Depois de entregar, no aeroporto das “baratas”, quinze bloquistas, para seguirem viagem para o Sahara Ocidental. Encontro-me no meio de Madrid num meio de um carnaval estranho de um bar alternativo,chamado “Ladinamo”. Está tudo mascarado. Eu “vou à internet”. O computador tem como sistema operativo o Linux, e eu, reformista de MAC, estou longe da vanguarda. Leio com estranheza o texto do Fernando sobre um Joel que nem sequer conheço. O mundo é pequeno e Portugal é minimo. Eu cá, até posso aceitar que o tipo é um excelente pai de família e que tem um canídeo que gosta muito dele. Eu estou farto é de entrevistas em tom de engraxatório e de textos sem raiva, nem nada. Mas ainda bem, Fernando, que tu o adoras. O amor é o sentimento mais belo do mundo.

Generation U

Longe de mim sugerir seja o que for. Mas outro dia entrei na Livraria Portugal e vi expostos estes romances, todos recentíssimos, todos (suponho) de autores portugueses: «És o meu segredo», «Pede-me o que quiseres», «Não me digas que foi um sonho», «Não me contes o fim». E isto fez-me pensar. Não me perguntem o quê. Eu próprio não sei. Mas talvez alguém saiba.

Sucedeu no Sheraton

Sheraton.jpg

Há-de julgar-se que não, mas as coisas passaram-se exactamente assim.

Eu queria escrever uma charla (esta mesma) sobre um texto contido num site que descobri, do jornalista Joel Neto (o link vai aí não tarda), onde ele reúne trabalhos que publica, e onde vi referido «NS», que supus (e bem) ser a revista onde ele agora escreve. Não tendo ainda a certeza disso, digito no Sapo «joel neto ns», e que vejo eu logo a oferecer-se? Isto do Nuno Ramos de Almeida, a cuja leitura o destino me havia poupado.
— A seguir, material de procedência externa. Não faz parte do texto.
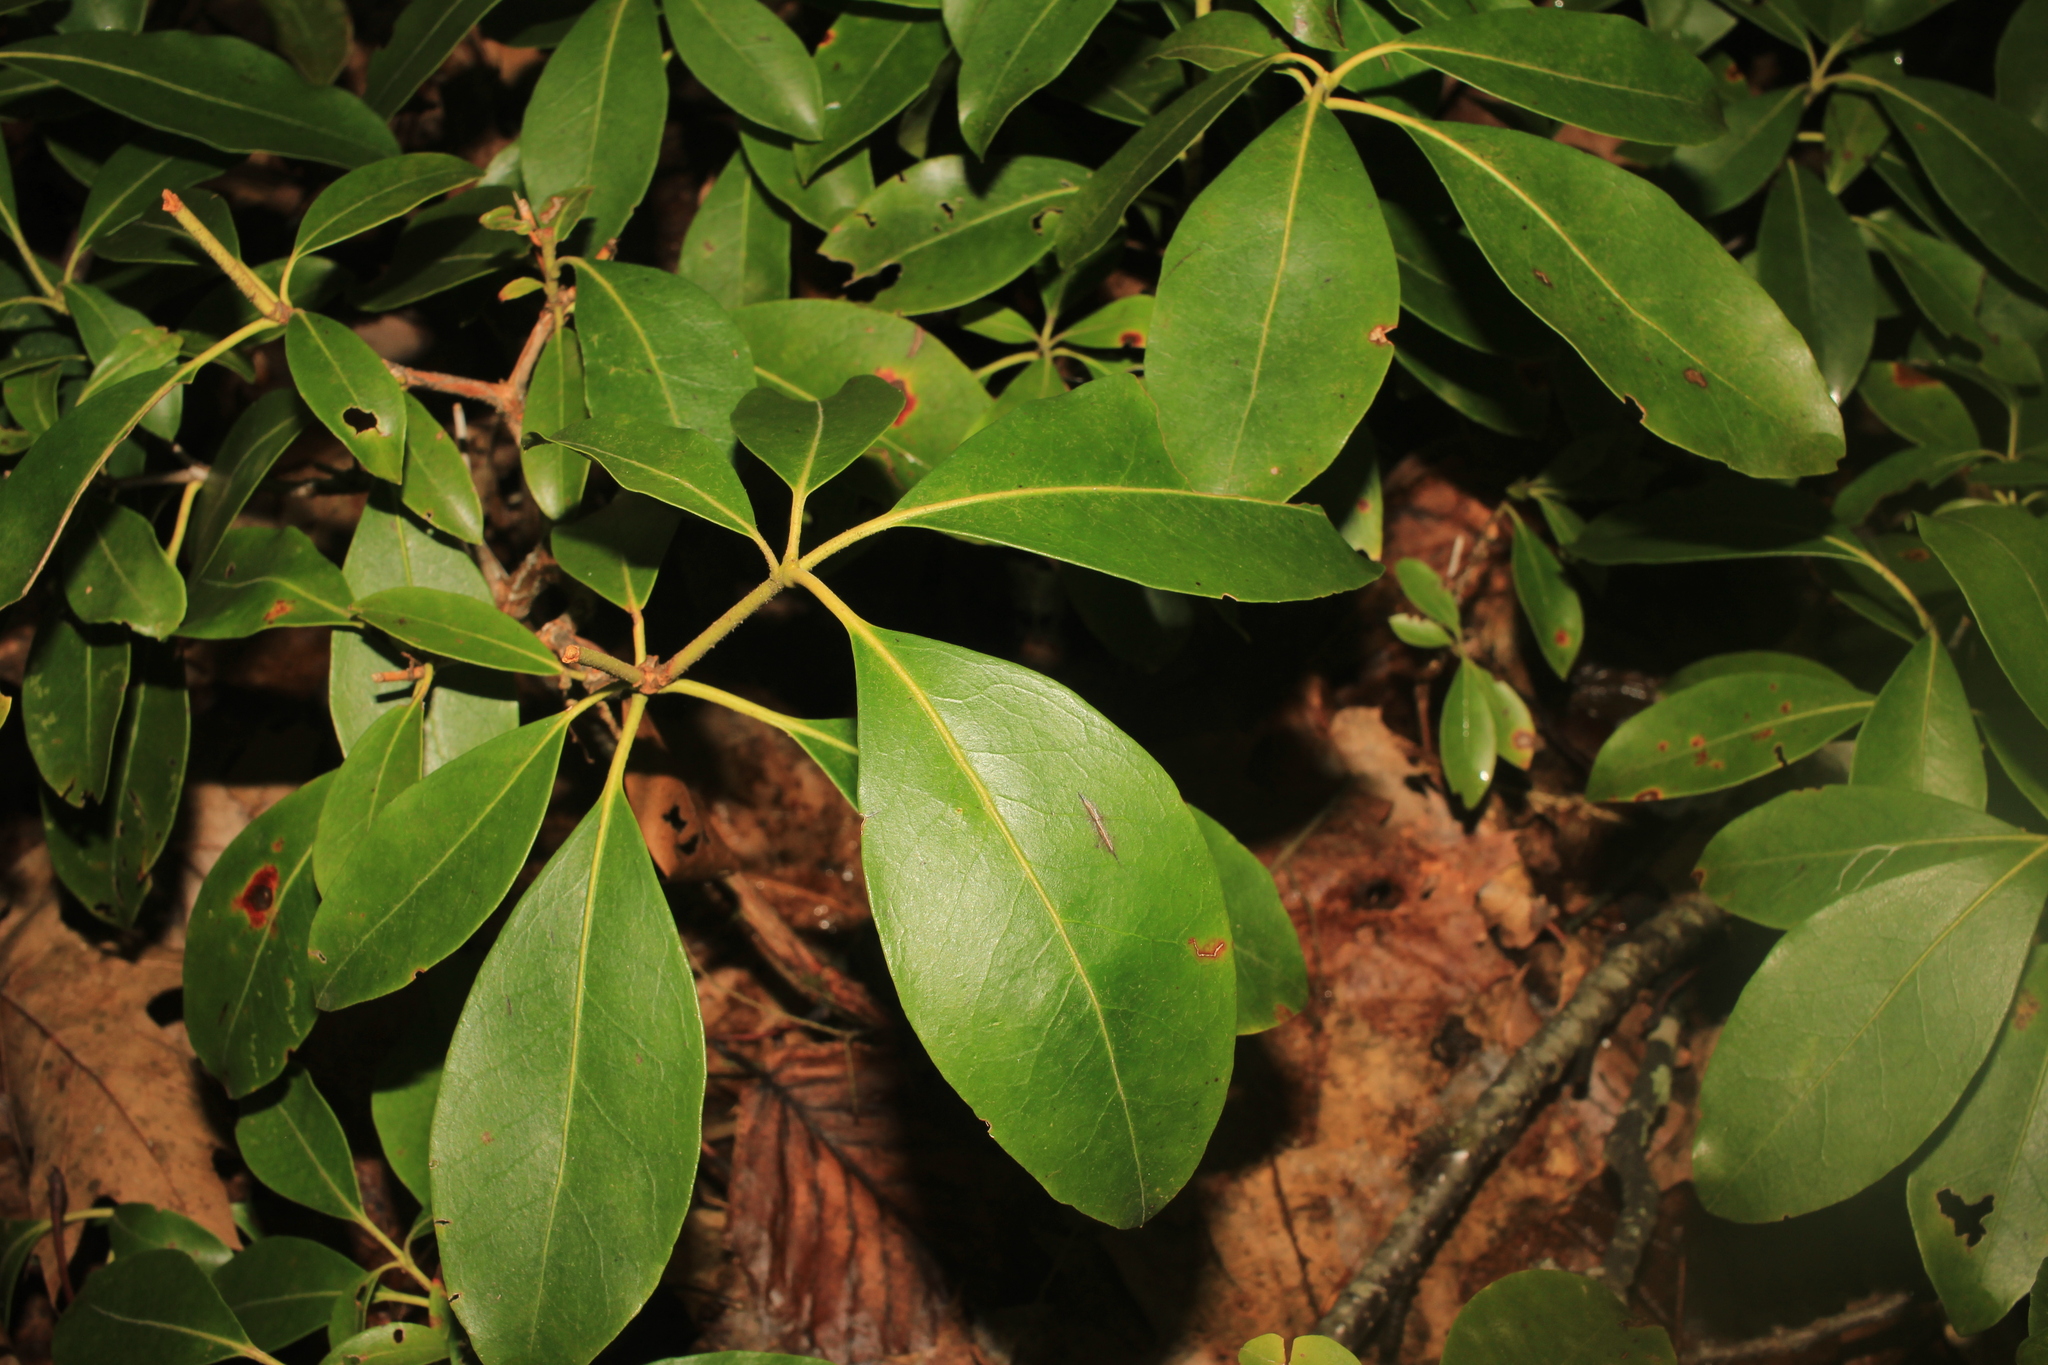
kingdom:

Tinha agora uma certeza que não tivera, a de que «NS» era a revista onde o Joel Neto actualmente escreve, e tinha também um problema: a opinião sobre ele do meu prezado colega aspirínico. Como acho o Joel um magnífico jornalista (mas eu sou suspeito, porque não sou do métier, e sou ainda por cima amigo dele), fiquei desolado com o que o Nuno escreveu e em que vocês entretanto ficaram (e bem) entretidos, deixando-me aqui a falar sozinho.

Tudo isto é tortuoso? É. E porquê? Porque eu não queria falar da «NS» (que nunca vi, de resto, pois não chega cá tão longe), nem do Nuno, nem propriamente do Joel, nem sequer, imagine-se, do site dele que aduzi. Que queria eu então? Só isto: recomendar-lhes o texto «Lisboa vista de cima», um retrato de Vasco Graça Moura como tão depressa não o verão, já que, em entrevistas, ele diz só o que pretende passar e, quando retratado, fascina o jornalista.

Ora, pela primeira vez, alguém, o Joel, faz a VGM um retrato despido de reverência. Resultado: saem os dois a ganhar.